Saturday, May 08, 2010

Baroque Maestro Nicholas Kraemer Premiers Tellemann Concerto - at least in the last 400 years

Chicago's Harris Theater was packed with music lovers especially the beautiful woman who deigned to attend last night's performance with me. The diminutive angel with whom I am allowed to visit my better instincts is a gifted Alto choral director and singer and has performed with most of Chicago's Baroque Chorus and Orchestra - Soprano's Laura Amend and Maire O'Brien, and a Bass named Hoss.One of the soloists was Alto Nina Heebink who doubled as a mezzo soprano.

I knew Conductor Nicholas Kraemer as I had watched his athleticism and buoyant grace charge the atmosphere at Chicago's Symphony Center two years ago. With the body of a wrestler or a gymnast, Kraemer brings full-contact grace to music. More importantly, the man is intelligent, witty, gracious and warm.

Last night, Maestro Kraemer performed a Lazarusian miracle on Cantatta: "Nun ist das Heil und die Kraft" by George Phillip Telemann which had only been performed once since its composition in 1726. Telemann, Maestro Kraemer told us, wrote more than 1,000 Cantatas. The score for the text was found in Belgium.

Baroque music is from the age when Fredrick the Great was bullying Europe and Marlborough was slaughtering Frenchman at Blenheim - when the House of Hanover (Windsor) were still working on their resumes to get England to replace poor old Queen Anne. Baroque is ornate, intricate, diverse and humorous - combining peasant motiffs with court hubris. Bach, Tellemann, Hayden and the lads knew that the world was Vanity itself and that all things must look back to God and maybe people would eventually shake off some of their nonsense.

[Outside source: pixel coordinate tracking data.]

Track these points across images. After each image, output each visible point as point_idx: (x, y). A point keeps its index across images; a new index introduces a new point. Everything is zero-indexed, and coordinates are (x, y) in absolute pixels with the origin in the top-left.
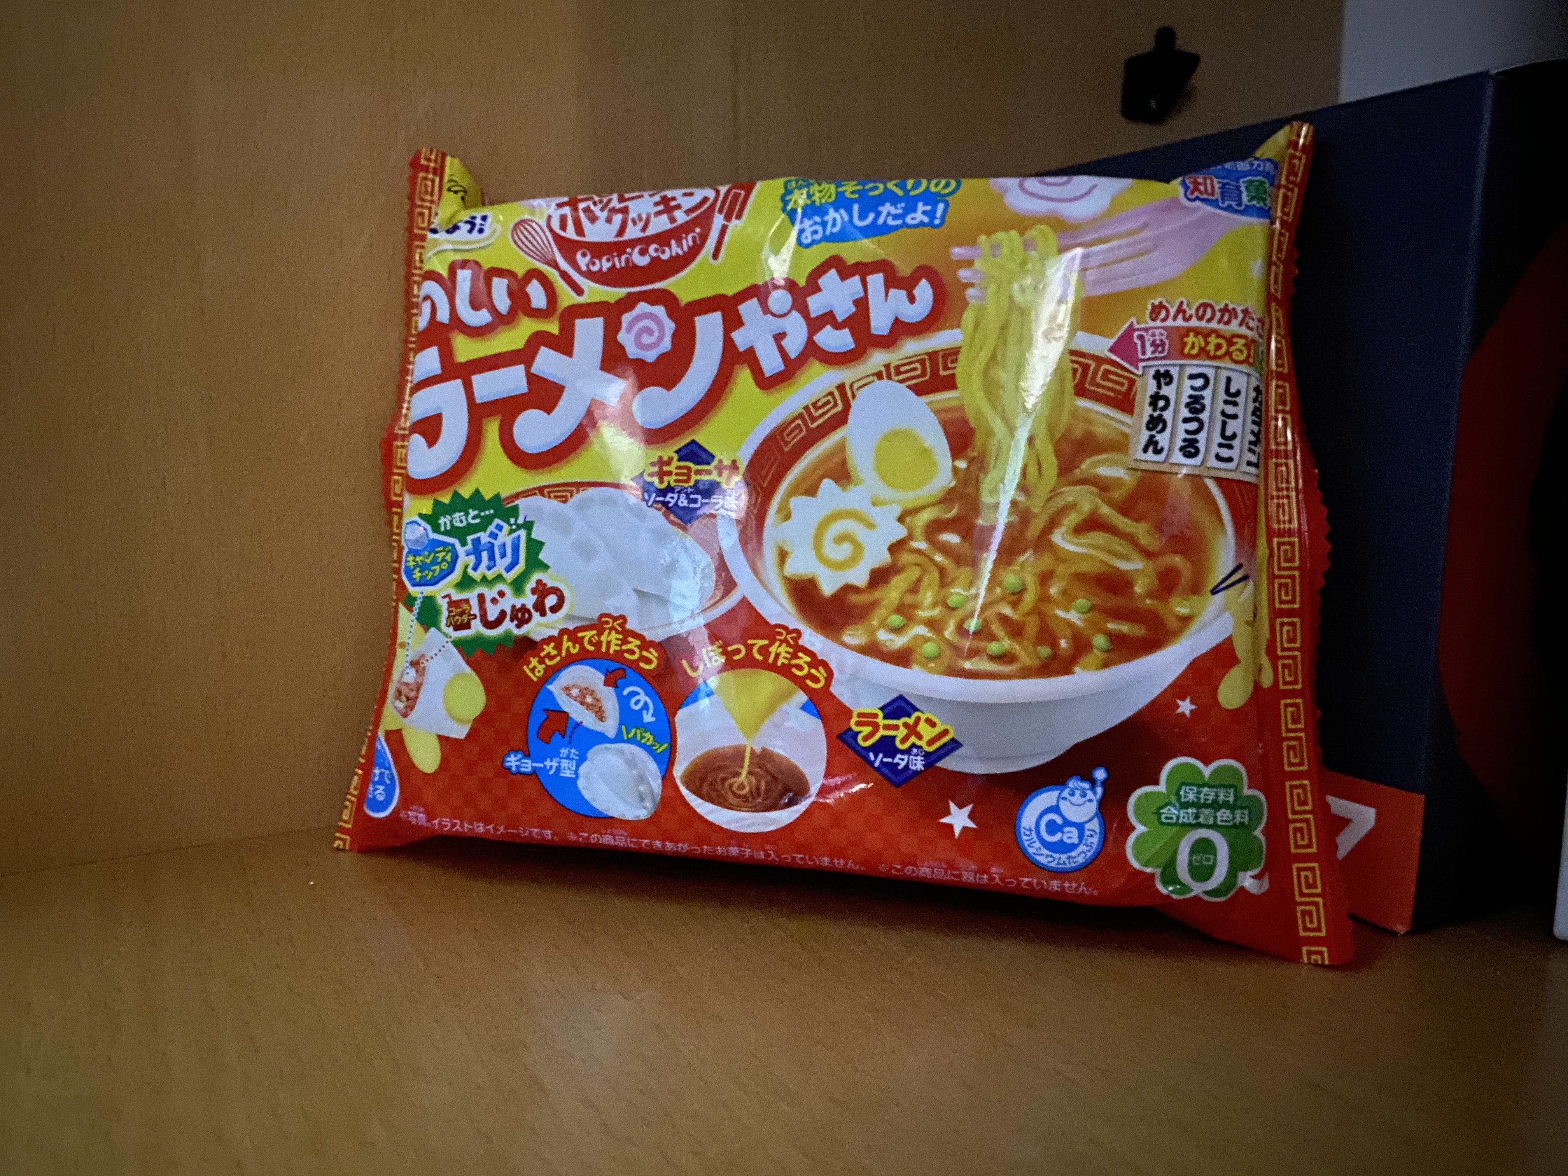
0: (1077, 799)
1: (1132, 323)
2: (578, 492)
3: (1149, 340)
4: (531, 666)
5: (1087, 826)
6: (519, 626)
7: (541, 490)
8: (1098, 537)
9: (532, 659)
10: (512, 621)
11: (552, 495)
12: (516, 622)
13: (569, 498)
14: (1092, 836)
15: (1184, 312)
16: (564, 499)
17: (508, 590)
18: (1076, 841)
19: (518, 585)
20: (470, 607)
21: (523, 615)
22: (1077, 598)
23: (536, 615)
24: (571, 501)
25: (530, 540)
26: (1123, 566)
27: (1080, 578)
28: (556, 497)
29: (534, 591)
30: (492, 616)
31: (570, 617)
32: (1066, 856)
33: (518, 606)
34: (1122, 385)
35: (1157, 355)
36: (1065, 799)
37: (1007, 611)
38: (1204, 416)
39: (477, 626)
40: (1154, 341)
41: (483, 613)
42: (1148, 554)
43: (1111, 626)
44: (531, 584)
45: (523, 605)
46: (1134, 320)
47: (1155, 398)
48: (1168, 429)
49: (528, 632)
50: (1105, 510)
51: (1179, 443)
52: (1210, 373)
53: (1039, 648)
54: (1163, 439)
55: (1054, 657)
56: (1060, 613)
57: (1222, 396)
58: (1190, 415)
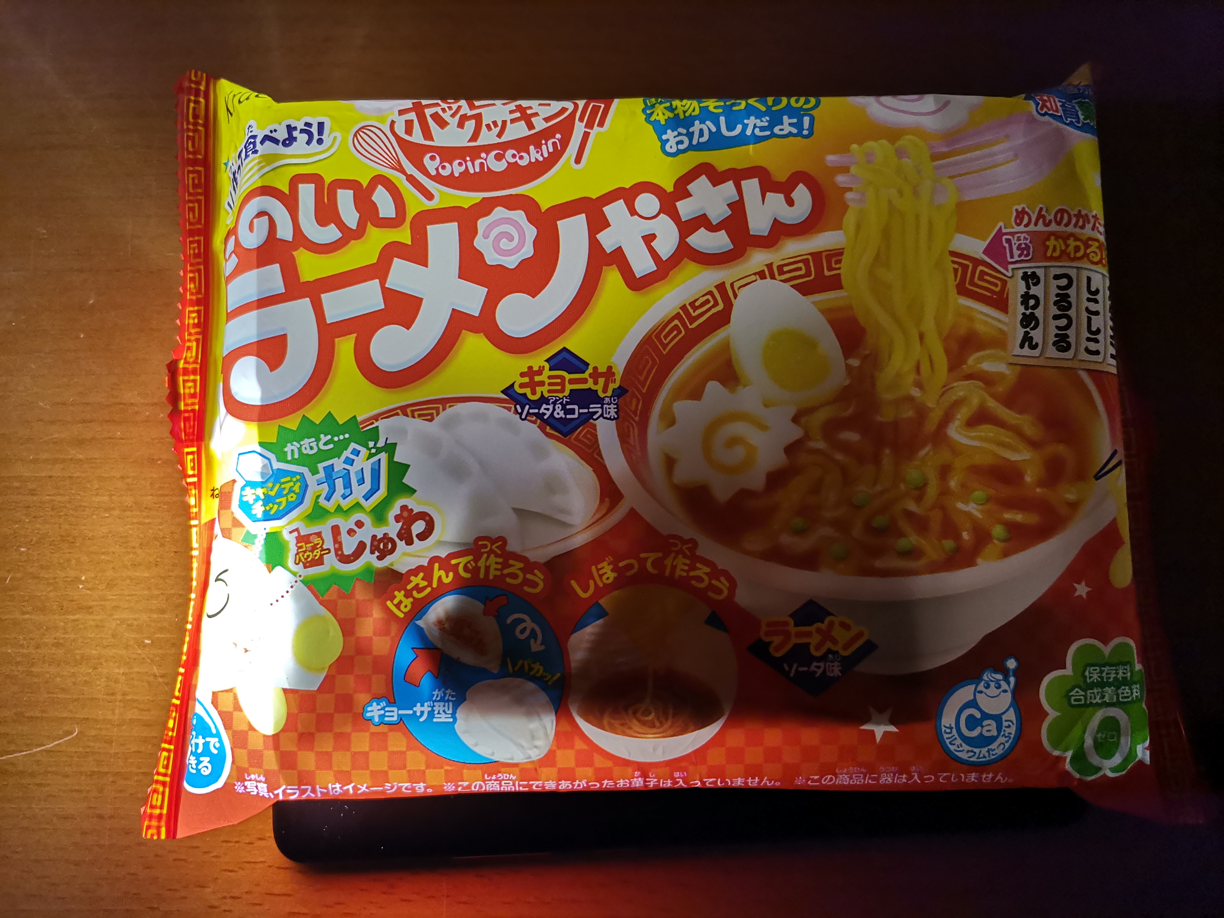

Nicholas Kraemer is a Scot and a harpsichordist

holds the positions of Permanent Guest Conductor of the Manchester Camerata and Principal Guest Conductor of Music of the Baroque, Chicago.

Kraemer’s recent highlights have included acclaimed débuts with The Chicago Symphony, Detroit Symphony and Kristiansand Symphony Orchestra. He enjoys frequent collaborations with the BBC Philharmonic and BBC National Orchestra of Wales; the Northern Sinfonia, Scottish Chamber Orchestra and Musikcollegium Winterthur. Other major ensembles with whom he has conducted include The Hallé, Berlin Philharmonic and Rotterdam Philharmonic

Opera engagements have taken him to Paris, Lisbon, Amsterdam, Geneva and Marseilles. Amongst recent projects have been The Magic Flute and Handel’s Jephtha for English National Opera, Agrippina for Theater Aachen and L’Incoronazione di Poppea for Central City Opera, Colorado.
Nicholas Kraemer’s 09/10 plans include début appearances with the South Jutland and Colorado Symphony Orchestras as well as Le Nozze di Figaro with Den Nye Opera.

Kraemer seems like an absolutely wonderful gent! Two years, ago there was an in cocert screw up by a stage hand at Orchestra Hall, during a Hayden presentation and Kraemer erased any and all unease. He is the anti- George Solti. That Magyar egoist would have had the stagehand's job and guts for garters. ( click my post title for that story)

In a genuine act of grace during the final concert applause, Maestro Kraemer gestured our applause toward the Angels, or The Saints - the great volunteers how ushered the performance standing at the wings of audience - Non Nobis Sed Te Deum et Angeliis!

Maestro Kraemer warmly and genuinely highlighted all musicians and singers individually and en masse. Kraemer is Baroque itself he turns attention away from himself and reminds us of God's hand in all things.

Maestro, I would love to buy you a pint of Belhaven Ale ( or Fuller's London Pride) at Duke of Perth! Bravo!!